NasDem Lampung Desak Pemerintah Hentikan Impor Singkong

Wahrul Fauzi Silalahi
Bagikan/Suka/Tweet:

TERASLAMPUNG.COM — Anjloknya harga singkong hingga Rp 600 per kilogram membuat banyak pihak prihatin. Bagi Provinsi Lampung yang memiliki banyak pabrik tapioka (dan konon pabrik etanol), remuknya harga singkong tentu saja ironis. Itulah sebabnya, pemerintah didesak untuk segera turun tangan agar nasib petani singkong tidak makin terpuruk.

“Pemerintah harus melindungi petani. Fakta di lapangan, saat ini harga singkong di beberapa kabupaten di Lampung di  kisaran Rp 400-680/kg dengan potongan antara 10 dan 20 persen. Padahal, sebelumnya harga singkong masih bertahan pada kisaran Rp900-Rp.1000/kg,” kata Ketua Badan Advokasi Hukum Partai Nasdem Lampung Wahrul Fauzi Silalahi, Kamis (15/9/2016).

Lampung adalah produsen singkong dengan produksi rata-rata 279.000 ton/tahun atau 13,2 persen dari produksi nasional. Anjloknya harga singkong menyebabkan para petani singkong di Lampung paling ke dampaknya.

“Makanya, pemerintah harus cepat mengambil langkah kongrit terkait persoalan harga singkong ini. Kondisi ini tidak bisa dibiarkan, sebab banyak di antara petani itu yang berjibaku merombak kebunnya menjadi kebun singkong. Artinya, singkong mereka jadikan sandaran hidupnya,” kata Wahrul.

Selain mendesak pemerintah pusat, Pemerintah Provinsi, dan Kabupaten di Provinsi Lampung menghentikan impor singkong, Wahrul juga mendesak agar pemerintah menutup pabrik tapioka yang terbukti menimbun singkong.

“Yang tak kalah penting, pemerintah harus menerbitkan payung hukum untuk melindungi petani singkong dan  turun ke lapangan untuk menginvestigasi pabrik-pabrik tapioka dan jaringan mafia pasar yang melakukan permainan harga singkong,” katanya.
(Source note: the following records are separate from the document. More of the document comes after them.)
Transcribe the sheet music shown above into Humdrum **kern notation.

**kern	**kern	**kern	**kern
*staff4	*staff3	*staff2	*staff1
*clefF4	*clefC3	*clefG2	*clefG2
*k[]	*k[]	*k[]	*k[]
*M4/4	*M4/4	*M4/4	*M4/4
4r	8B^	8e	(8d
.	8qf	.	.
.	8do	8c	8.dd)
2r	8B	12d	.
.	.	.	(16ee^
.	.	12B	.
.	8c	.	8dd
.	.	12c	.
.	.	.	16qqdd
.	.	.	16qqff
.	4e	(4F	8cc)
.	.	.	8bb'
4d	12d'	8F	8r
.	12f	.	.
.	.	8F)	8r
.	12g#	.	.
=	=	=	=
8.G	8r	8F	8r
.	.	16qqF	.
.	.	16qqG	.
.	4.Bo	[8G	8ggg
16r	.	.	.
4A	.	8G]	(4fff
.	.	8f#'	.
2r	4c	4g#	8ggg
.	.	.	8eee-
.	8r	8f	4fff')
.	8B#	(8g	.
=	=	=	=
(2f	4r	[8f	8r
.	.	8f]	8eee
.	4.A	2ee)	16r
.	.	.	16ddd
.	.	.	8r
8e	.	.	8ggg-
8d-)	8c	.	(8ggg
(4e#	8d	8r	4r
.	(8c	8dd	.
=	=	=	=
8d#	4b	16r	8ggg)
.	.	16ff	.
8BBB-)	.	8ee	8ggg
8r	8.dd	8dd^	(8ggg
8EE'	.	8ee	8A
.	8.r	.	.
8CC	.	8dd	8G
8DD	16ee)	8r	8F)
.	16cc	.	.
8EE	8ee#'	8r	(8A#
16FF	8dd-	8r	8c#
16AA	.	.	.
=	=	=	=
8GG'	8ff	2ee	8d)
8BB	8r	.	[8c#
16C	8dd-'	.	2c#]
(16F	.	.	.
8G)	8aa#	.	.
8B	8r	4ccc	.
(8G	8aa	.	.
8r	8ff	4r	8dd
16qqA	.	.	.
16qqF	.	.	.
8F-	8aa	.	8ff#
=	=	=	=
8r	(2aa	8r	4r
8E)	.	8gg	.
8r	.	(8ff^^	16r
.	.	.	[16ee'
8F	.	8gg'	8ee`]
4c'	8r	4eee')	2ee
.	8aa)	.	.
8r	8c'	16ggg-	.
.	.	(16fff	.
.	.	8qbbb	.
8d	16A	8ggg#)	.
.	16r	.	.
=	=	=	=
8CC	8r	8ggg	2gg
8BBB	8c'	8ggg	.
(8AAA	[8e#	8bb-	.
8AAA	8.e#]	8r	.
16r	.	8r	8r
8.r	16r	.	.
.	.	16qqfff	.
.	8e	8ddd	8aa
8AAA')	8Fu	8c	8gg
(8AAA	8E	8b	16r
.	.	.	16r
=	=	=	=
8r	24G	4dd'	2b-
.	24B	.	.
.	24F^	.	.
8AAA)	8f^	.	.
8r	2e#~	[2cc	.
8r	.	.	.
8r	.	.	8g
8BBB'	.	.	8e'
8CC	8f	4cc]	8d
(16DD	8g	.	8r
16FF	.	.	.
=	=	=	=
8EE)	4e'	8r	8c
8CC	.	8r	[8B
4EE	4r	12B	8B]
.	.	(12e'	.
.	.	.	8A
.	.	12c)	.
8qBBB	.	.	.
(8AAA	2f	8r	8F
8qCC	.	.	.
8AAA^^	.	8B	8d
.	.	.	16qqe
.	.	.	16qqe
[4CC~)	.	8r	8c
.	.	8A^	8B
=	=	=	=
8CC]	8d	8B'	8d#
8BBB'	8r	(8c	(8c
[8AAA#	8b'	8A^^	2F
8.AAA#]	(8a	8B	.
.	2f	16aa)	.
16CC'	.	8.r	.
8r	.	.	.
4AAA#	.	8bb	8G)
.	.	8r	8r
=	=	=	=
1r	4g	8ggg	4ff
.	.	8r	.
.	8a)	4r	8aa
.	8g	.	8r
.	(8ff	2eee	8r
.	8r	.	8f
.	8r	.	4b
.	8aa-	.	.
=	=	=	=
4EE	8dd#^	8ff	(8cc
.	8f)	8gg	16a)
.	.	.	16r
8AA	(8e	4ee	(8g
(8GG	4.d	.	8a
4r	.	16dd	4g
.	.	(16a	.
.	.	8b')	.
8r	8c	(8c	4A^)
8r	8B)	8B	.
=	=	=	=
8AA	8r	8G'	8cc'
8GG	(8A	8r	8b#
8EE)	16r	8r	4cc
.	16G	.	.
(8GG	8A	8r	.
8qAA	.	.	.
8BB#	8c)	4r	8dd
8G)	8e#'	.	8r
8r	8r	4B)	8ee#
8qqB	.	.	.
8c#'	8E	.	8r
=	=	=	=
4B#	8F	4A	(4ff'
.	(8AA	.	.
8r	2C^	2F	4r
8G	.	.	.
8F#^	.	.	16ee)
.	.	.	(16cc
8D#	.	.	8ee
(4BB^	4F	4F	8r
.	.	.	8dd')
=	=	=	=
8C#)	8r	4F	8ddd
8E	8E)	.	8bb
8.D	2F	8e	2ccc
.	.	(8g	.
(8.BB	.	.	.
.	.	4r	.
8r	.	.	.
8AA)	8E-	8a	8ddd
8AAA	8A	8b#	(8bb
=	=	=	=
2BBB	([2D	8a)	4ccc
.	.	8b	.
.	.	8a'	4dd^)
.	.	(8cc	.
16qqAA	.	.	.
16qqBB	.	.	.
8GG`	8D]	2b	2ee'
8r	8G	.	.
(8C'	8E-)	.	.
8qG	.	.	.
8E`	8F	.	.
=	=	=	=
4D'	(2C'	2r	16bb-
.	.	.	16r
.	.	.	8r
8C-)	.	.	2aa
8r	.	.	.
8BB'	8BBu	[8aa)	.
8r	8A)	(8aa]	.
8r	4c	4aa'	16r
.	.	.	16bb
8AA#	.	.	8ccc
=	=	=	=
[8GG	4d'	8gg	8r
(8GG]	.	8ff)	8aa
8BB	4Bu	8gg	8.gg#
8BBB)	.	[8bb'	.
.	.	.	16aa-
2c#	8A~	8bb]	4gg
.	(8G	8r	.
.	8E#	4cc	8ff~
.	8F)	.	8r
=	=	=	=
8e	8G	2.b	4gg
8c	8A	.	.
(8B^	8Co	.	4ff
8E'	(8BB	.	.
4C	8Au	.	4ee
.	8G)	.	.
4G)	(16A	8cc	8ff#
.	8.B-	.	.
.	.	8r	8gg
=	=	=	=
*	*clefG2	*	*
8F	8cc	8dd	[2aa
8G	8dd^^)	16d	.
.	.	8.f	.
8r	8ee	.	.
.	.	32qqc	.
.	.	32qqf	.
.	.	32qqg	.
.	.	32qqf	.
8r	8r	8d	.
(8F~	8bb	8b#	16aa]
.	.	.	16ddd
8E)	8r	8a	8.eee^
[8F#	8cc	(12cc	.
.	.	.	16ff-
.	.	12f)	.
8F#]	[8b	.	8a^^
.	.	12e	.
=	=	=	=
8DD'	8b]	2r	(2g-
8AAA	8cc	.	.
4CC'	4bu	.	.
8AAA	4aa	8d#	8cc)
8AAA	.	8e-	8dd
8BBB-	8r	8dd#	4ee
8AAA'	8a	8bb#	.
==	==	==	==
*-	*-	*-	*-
Selain itu, kata Wahrul, Pemprov dan Pemkab harus membuat kebijakan terkait stabilitas, pengaturan sistem produksi, dan distribusi harga hasil pertanian di Lampung. Khususnya hasil petani singkong.

“Ini agar petani singkong mendapatkan keadilan harga pasar serta dapat menghentikan peran para mafia pasar/tengkulak,” katanya.

Terkait petani, Wahrul mengimbau agar para petani singkong melakukan  revolusi perilaku. Artinya, petani singkong janganlah melulu menjual singkong apa adanya, tetapi mampu mengubah singkong menjadi bahan olahan yang bernilai ekonomis lebih tinggi.

“Kami juga mendorong kemandirian petani sehingga mereka mampu memproduksi singkong berkualitas secara lebih efisien. Petani harus bisa  mengolah lagi singkong dan tidak melulu hanya mampu menjual singkong mentah seperti sebelumnya,” kata mantan Direktur LBH Bandarlampung itu.

“Kami juga mengimbau Polda Lampung melakukan investigasi untuk menemukan para pelaku penimbunan singkong dan mafia yang mempermainkan harga singkong,” imbuh Wahrul.